“Pension” is probably a bit of a misnomer in this context. It is compensation, and it splits primarily into two pieces.
The disability award, which compensates for pain and suffering, is non-economic. It's the part that compensates through a one-time lump sum payment of up to $250,000.
The other part is economic compensation. If there has been an impact on someone's ability to earn income, then that's what it compensates for. Because it replaces income the individual would have earned, this may come into question, as you suggested.
Conventional thinking was to go up to about age 65, which is also a point at which other retirement benefits, superannuation, and so on, kick in. Given its policy objective, the program would go to age 65. If someone is permanently disabled and receiving only 75% of income up to age 65, it's the policy rationale for providing that one-time lump sum award at age 65. It's 2% of all the lost earnings that would have been received over a lifetime.

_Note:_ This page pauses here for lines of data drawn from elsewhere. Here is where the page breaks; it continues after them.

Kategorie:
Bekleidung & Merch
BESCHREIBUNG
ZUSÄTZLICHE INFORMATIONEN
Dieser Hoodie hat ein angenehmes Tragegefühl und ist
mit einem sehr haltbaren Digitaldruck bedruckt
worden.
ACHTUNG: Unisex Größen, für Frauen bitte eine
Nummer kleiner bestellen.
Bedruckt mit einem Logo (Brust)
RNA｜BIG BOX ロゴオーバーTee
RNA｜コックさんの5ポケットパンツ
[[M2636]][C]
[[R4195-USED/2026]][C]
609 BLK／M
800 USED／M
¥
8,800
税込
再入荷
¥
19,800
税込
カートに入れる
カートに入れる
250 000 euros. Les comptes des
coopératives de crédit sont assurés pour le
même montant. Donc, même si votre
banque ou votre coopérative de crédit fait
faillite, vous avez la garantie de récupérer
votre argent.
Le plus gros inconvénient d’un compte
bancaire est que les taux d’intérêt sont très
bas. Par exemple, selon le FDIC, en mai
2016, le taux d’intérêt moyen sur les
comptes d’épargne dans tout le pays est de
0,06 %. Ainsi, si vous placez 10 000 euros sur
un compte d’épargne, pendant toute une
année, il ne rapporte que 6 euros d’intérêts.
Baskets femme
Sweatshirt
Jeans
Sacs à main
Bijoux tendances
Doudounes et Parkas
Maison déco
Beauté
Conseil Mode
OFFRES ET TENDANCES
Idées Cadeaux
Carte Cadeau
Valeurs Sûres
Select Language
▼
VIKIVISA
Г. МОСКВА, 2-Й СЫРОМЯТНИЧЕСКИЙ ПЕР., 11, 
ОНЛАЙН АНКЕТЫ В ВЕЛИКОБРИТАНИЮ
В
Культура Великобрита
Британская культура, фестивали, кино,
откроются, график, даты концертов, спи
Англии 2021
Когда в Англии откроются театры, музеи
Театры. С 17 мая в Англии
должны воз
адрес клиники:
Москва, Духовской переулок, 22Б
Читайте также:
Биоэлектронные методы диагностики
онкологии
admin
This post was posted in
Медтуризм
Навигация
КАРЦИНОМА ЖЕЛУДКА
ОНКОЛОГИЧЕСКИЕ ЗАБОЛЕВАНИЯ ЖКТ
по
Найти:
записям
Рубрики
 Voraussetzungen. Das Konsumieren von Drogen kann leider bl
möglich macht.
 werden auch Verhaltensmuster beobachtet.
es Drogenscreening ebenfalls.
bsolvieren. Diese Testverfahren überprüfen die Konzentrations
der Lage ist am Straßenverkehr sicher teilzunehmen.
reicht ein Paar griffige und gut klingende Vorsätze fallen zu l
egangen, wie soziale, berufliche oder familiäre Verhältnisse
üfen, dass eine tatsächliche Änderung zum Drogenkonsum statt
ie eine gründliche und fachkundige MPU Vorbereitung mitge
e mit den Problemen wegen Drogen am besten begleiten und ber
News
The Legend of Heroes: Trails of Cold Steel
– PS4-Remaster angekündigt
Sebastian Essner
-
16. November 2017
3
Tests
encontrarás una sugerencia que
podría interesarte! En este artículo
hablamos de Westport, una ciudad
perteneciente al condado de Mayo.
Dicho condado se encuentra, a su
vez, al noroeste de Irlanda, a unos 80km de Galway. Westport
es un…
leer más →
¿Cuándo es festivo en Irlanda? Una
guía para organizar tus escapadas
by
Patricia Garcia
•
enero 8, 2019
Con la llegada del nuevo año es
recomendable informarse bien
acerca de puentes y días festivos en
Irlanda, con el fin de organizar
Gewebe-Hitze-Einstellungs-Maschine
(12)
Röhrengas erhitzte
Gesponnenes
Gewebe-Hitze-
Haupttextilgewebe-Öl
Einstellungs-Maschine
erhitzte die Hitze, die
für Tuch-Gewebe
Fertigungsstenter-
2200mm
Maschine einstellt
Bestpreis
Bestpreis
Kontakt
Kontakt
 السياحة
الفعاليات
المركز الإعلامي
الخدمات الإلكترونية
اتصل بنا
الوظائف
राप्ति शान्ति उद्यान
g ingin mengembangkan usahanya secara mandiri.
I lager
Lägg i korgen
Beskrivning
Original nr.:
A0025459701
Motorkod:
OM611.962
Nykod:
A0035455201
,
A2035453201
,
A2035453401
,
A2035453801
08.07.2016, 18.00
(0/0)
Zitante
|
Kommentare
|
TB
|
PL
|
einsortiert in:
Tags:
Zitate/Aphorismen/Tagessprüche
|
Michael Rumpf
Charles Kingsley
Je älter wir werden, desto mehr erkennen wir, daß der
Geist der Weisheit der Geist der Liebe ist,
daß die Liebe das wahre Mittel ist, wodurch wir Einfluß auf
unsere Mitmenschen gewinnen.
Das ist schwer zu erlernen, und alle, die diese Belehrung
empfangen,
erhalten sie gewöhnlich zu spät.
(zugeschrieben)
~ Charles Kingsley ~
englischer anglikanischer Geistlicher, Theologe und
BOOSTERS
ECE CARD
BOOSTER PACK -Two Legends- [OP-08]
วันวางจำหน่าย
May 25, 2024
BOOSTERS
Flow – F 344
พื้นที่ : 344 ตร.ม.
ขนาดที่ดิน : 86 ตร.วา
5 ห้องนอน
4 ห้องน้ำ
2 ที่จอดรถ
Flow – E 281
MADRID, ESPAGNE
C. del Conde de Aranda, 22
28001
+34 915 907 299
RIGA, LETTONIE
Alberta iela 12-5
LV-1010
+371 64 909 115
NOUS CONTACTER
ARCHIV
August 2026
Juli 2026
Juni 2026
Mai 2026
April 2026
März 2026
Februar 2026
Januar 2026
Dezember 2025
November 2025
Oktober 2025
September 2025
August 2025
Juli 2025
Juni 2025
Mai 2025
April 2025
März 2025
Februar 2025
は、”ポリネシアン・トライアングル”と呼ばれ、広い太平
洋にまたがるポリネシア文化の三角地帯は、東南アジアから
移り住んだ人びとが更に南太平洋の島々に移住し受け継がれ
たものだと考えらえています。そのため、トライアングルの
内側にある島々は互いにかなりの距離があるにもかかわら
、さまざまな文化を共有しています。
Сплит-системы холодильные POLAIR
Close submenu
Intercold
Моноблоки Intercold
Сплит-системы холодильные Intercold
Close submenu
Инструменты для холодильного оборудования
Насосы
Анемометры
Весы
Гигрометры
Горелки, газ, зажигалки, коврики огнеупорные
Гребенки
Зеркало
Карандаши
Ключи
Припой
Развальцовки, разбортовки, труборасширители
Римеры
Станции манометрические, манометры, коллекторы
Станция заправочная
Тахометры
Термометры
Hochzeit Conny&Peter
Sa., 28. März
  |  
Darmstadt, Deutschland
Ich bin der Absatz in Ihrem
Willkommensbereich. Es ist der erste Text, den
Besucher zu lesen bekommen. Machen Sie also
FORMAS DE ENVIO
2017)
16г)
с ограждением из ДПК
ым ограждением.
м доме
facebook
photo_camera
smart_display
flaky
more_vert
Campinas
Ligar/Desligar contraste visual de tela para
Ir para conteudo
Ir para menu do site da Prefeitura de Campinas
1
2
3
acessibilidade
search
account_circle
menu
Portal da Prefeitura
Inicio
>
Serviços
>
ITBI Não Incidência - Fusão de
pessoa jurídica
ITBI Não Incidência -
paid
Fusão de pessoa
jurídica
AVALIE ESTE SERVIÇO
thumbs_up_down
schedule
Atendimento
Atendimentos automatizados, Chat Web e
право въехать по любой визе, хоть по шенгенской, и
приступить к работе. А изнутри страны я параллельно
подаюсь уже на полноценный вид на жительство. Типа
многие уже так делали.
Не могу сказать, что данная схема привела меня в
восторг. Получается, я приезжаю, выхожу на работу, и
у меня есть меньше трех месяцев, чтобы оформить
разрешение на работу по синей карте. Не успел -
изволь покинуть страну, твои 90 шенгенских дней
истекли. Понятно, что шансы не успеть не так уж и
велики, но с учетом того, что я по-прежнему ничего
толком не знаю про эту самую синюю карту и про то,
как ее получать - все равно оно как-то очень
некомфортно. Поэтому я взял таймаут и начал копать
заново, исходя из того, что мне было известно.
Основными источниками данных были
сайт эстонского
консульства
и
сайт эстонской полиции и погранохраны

There's also an additional benefit that Mr. Ferguson didn't mention, which is quite important for those who are most seriously disabled. It's a benefit that recognizes the loss of a career path or a career opportunity because of having such a serious disability. It pays a monthly amount through three grade levels that range between $500 and $1,500, depending on the severity, and it's a lifetime payment that in fact continues beyond age 65.
We have a safety net program for individuals after age 65, which is the time when lost earnings stop. If they are in low-income situations and don't have other various retirement streams, as most individuals would have, they would then become eligible for Canadian Forces income support. It is a fairly basic level of support, but it's a level of support that continues indefinitely, regardless of age.